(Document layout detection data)
☆ ☆ ☆ ☆
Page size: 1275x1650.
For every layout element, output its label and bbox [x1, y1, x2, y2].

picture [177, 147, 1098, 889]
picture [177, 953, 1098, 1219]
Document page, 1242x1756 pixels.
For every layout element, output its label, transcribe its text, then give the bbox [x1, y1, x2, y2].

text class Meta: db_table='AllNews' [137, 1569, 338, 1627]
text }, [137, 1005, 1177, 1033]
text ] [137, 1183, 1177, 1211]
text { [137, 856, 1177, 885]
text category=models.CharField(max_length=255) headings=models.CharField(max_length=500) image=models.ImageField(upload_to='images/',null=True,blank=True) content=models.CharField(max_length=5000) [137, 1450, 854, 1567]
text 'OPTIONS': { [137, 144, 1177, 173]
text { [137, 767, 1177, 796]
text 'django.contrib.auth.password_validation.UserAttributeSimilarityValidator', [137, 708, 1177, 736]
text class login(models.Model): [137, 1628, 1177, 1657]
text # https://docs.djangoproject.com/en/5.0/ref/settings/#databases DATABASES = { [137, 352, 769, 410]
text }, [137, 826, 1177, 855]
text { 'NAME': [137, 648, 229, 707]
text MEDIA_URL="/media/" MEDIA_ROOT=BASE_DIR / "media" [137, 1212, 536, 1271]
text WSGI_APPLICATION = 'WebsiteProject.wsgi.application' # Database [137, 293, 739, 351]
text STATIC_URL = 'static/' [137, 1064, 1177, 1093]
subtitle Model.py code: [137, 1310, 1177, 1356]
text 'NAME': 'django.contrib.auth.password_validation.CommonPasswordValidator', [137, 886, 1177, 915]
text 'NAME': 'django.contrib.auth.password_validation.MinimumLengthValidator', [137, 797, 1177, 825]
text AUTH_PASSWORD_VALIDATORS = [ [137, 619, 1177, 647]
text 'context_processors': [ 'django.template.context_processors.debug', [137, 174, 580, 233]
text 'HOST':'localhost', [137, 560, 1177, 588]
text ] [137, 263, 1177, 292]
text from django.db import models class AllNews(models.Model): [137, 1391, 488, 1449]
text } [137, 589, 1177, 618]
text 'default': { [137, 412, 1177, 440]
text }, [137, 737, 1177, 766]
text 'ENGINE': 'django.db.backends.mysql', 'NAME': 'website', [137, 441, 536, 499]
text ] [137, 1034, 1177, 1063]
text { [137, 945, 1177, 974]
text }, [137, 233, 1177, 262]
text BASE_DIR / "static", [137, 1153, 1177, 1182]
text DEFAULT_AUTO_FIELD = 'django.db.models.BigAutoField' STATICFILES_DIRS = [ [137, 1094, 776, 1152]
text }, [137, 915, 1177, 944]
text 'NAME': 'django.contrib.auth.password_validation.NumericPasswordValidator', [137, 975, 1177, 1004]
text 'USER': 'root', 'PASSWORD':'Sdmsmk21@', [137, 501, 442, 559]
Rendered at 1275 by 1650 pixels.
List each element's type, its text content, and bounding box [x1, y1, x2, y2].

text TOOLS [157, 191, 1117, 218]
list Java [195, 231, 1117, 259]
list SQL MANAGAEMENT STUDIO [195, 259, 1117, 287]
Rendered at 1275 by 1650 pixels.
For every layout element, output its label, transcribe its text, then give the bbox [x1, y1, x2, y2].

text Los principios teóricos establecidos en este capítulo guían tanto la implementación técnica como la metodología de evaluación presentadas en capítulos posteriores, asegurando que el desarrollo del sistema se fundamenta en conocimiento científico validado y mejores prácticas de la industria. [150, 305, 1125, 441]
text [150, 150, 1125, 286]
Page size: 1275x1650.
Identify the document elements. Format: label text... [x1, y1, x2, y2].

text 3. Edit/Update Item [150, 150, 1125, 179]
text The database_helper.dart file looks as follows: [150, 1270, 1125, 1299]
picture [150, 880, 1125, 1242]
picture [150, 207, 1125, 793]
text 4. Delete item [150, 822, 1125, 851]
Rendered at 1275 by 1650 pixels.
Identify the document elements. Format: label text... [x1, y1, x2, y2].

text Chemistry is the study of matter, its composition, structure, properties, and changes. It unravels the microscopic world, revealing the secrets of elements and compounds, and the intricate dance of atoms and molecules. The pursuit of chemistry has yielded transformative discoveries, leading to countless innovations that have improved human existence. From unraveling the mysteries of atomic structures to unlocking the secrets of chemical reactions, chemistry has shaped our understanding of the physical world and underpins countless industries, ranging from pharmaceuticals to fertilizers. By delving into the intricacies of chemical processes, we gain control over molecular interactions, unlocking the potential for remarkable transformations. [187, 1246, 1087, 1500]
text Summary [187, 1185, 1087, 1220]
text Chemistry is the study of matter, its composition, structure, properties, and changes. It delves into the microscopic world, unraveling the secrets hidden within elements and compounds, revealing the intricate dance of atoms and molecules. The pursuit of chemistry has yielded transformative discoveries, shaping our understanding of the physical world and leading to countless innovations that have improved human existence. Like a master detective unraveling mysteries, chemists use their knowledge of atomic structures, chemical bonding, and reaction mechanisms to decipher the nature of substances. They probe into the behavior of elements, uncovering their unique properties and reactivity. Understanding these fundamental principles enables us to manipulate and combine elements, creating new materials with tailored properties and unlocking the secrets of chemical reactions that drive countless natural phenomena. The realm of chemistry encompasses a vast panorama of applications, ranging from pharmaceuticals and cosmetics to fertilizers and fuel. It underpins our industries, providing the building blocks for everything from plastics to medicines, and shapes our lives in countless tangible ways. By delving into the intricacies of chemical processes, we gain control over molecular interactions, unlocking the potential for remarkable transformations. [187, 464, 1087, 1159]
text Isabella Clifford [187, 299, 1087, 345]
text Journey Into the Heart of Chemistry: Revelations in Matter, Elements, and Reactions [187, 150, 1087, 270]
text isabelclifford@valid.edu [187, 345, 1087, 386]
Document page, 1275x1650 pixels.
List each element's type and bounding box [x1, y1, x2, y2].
☆ ☆ ☆ ☆
The records above must be repeated exactly, in their entirety.

Response to this task:
Page size: 1275x1650.
For every layout element, output its label and bbox [x1, y1, x2, y2].

picture [177, 147, 1098, 889]
picture [177, 953, 1098, 1219]
Document page, 1242x1756 pixels.
For every layout element, output its label, transcribe its text, then give the bbox [x1, y1, x2, y2].

text class Meta: db_table='AllNews' [137, 1569, 338, 1627]
text }, [137, 1005, 1177, 1033]
text ] [137, 1183, 1177, 1211]
text { [137, 856, 1177, 885]
text category=models.CharField(max_length=255) headings=models.CharField(max_length=500) image=models.ImageField(upload_to='images/',null=True,blank=True) content=models.CharField(max_length=5000) [137, 1450, 854, 1567]
text 'OPTIONS': { [137, 144, 1177, 173]
text { [137, 767, 1177, 796]
text 'django.contrib.auth.password_validation.UserAttributeSimilarityValidator', [137, 708, 1177, 736]
text class login(models.Model): [137, 1628, 1177, 1657]
text # https://docs.djangoproject.com/en/5.0/ref/settings/#databases DATABASES = { [137, 352, 769, 410]
text }, [137, 826, 1177, 855]
text { 'NAME': [137, 648, 229, 707]
text MEDIA_URL="/media/" MEDIA_ROOT=BASE_DIR / "media" [137, 1212, 536, 1271]
text WSGI_APPLICATION = 'WebsiteProject.wsgi.application' # Database [137, 293, 739, 351]
text STATIC_URL = 'static/' [137, 1064, 1177, 1093]
subtitle Model.py code: [137, 1310, 1177, 1356]
text 'NAME': 'django.contrib.auth.password_validation.CommonPasswordValidator', [137, 886, 1177, 915]
text 'NAME': 'django.contrib.auth.password_validation.MinimumLengthValidator', [137, 797, 1177, 825]
text AUTH_PASSWORD_VALIDATORS = [ [137, 619, 1177, 647]
text 'context_processors': [ 'django.template.context_processors.debug', [137, 174, 580, 233]
text 'HOST':'localhost', [137, 560, 1177, 588]
text ] [137, 263, 1177, 292]
text from django.db import models class AllNews(models.Model): [137, 1391, 488, 1449]
text } [137, 589, 1177, 618]
text 'default': { [137, 412, 1177, 440]
text }, [137, 737, 1177, 766]
text 'ENGINE': 'django.db.backends.mysql', 'NAME': 'website', [137, 441, 536, 499]
text ] [137, 1034, 1177, 1063]
text { [137, 945, 1177, 974]
text }, [137, 233, 1177, 262]
text BASE_DIR / "static", [137, 1153, 1177, 1182]
text DEFAULT_AUTO_FIELD = 'django.db.models.BigAutoField' STATICFILES_DIRS = [ [137, 1094, 776, 1152]
text }, [137, 915, 1177, 944]
text 'NAME': 'django.contrib.auth.password_validation.NumericPasswordValidator', [137, 975, 1177, 1004]
text 'USER': 'root', 'PASSWORD':'Sdmsmk21@', [137, 501, 442, 559]
Rendered at 1275 by 1650 pixels.
List each element's type, its text content, and bounding box [x1, y1, x2, y2].

text TOOLS [157, 191, 1117, 218]
list Java [195, 231, 1117, 259]
list SQL MANAGAEMENT STUDIO [195, 259, 1117, 287]
Rendered at 1275 by 1650 pixels.
For every layout element, output its label, transcribe its text, then give the bbox [x1, y1, x2, y2].

text Los principios teóricos establecidos en este capítulo guían tanto la implementación técnica como la metodología de evaluación presentadas en capítulos posteriores, asegurando que el desarrollo del sistema se fundamenta en conocimiento científico validado y mejores prácticas de la industria. [150, 305, 1125, 441]
text [150, 150, 1125, 286]
Page size: 1275x1650.
Identify the document elements. Format: label text... [x1, y1, x2, y2].

text 3. Edit/Update Item [150, 150, 1125, 179]
text The database_helper.dart file looks as follows: [150, 1270, 1125, 1299]
picture [150, 880, 1125, 1242]
picture [150, 207, 1125, 793]
text 4. Delete item [150, 822, 1125, 851]
Rendered at 1275 by 1650 pixels.
Identify the document elements. Format: label text... [x1, y1, x2, y2].

text Chemistry is the study of matter, its composition, structure, properties, and changes. It unravels the microscopic world, revealing the secrets of elements and compounds, and the intricate dance of atoms and molecules. The pursuit of chemistry has yielded transformative discoveries, leading to countless innovations that have improved human existence. From unraveling the mysteries of atomic structures to unlocking the secrets of chemical reactions, chemistry has shaped our understanding of the physical world and underpins countless industries, ranging from pharmaceuticals to fertilizers. By delving into the intricacies of chemical processes, we gain control over molecular interactions, unlocking the potential for remarkable transformations. [187, 1246, 1087, 1500]
text Summary [187, 1185, 1087, 1220]
text Chemistry is the study of matter, its composition, structure, properties, and changes. It delves into the microscopic world, unraveling the secrets hidden within elements and compounds, revealing the intricate dance of atoms and molecules. The pursuit of chemistry has yielded transformative discoveries, shaping our understanding of the physical world and leading to countless innovations that have improved human existence. Like a master detective unraveling mysteries, chemists use their knowledge of atomic structures, chemical bonding, and reaction mechanisms to decipher the nature of substances. They probe into the behavior of elements, uncovering their unique properties and reactivity. Understanding these fundamental principles enables us to manipulate and combine elements, creating new materials with tailored properties and unlocking the secrets of chemical reactions that drive countless natural phenomena. The realm of chemistry encompasses a vast panorama of applications, ranging from pharmaceuticals and cosmetics to fertilizers and fuel. It underpins our industries, providing the building blocks for everything from plastics to medicines, and shapes our lives in countless tangible ways. By delving into the intricacies of chemical processes, we gain control over molecular interactions, unlocking the potential for remarkable transformations. [187, 464, 1087, 1159]
text Isabella Clifford [187, 299, 1087, 345]
text Journey Into the Heart of Chemistry: Revelations in Matter, Elements, and Reactions [187, 150, 1087, 270]
text isabelclifford@valid.edu [187, 345, 1087, 386]
Document page, 1275x1650 pixels.
List each element's type and bounding box [x1, y1, x2, y2].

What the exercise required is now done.